SELECTED EXTRACT →
********************

An Energy-Efficient BJT-Based Temperature Sensor with ±0.8 °C (3σ) Inaccuracy from −50 to 150 °C
Round 1
Reviewer 1 Report
Obs.1. More information regarding calibration for the sensors, such as the physical layout inside the thermal chamber and the time elapsed until the measurements stabilize, shall be added.
Obs.2. For a temperature domain from -50 C to 180 C the authors decided to one single point of calibration. Why was it not decided to choose at least 3 calibration points (at the minimum of the domain, at maximum of the domain and at a value in the middle of the domain) – independent of 15 sensors experiments.
Obs.3. The reason why the calibration was chosen to be done at 40C and not at 100C, for example, shall be explained.
Obs.4. The inaccuracy of 0.8% is the same for the all-measured domain temperatures?
Obs.5. Taking into consideration from your description that Vref is temperature independent (equation 3, pag.3/13) please confirm that the hole measured set-up is not influenced in accuracy by, an eventuality, temperature build-up during operation.
Obs.6. In your case, is the temperature error time dependent in addition to current dependent?

********************

COLLECTED DATA →
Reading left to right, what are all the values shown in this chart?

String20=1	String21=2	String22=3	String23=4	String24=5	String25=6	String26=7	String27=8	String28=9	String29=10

********************

WHAT THE TASK REQUIRES →
Could you continue the reviewer report on the BJT-based temperature sensor paper, picking up right after its last observation?

TASK ANSWER →
Obs.7. Can you provide some observations, or conclusions, regarding the repeatability of manufacturing of each sensor in relation with deviation in functionality?
Author Response
Response to Reviewer
Dear reviewer,
Thank you for your letter and comments on our manuscript " An Energy-Efficient BJT-Based Temperature Sensor with ±0.8℃(3σ) inaccuracy from -50℃ to 150℃" (ID: sensors-2065720). The comments from you, which significantly improve our manuscript, are greatly appreciated. The manuscript has been revised base on these comments, and the responses to you are listed below. Please see the attachment.
Chuyun Qin, et.al
Author Response File: Author Response.pdf
Reviewer 2 Report
Please read the attached PDF file.
Comments for author File: Comments.pdf
Author Response
Response to Reviewer 2 Comments
Dear reviewer,
Thank you for your letter and comments on our manuscript " An Energy-Efficient BJT-Based Temperature Sensor with ±0.8℃(3σ) inaccuracy from -50℃ to 150℃" (ID: sensors-2065720). The comments from you, which significantly improve our manuscript, are greatly appreciated. The manuscript has been revised base on these comments, and the responses to you are listed below. Please see the attachment.
Chuyun Qin, et.al
Author Response File: Author Response.pdf
Reviewer 3 Report
The authors presented a new structure of bipolar junction transistors (BJT) based temperature senor where cascoded floating-inverter-based dynamic amplifier was used as integrator and an incremental ∆-Σ ADC readout interface was applied to obtain the testing data. This configuration reduced the power consumption of the sensor unit and meantime maintained a moderate unit area as well as an inaccuracy of ±0.8°C from -50°C to 150°C after one-point calibration.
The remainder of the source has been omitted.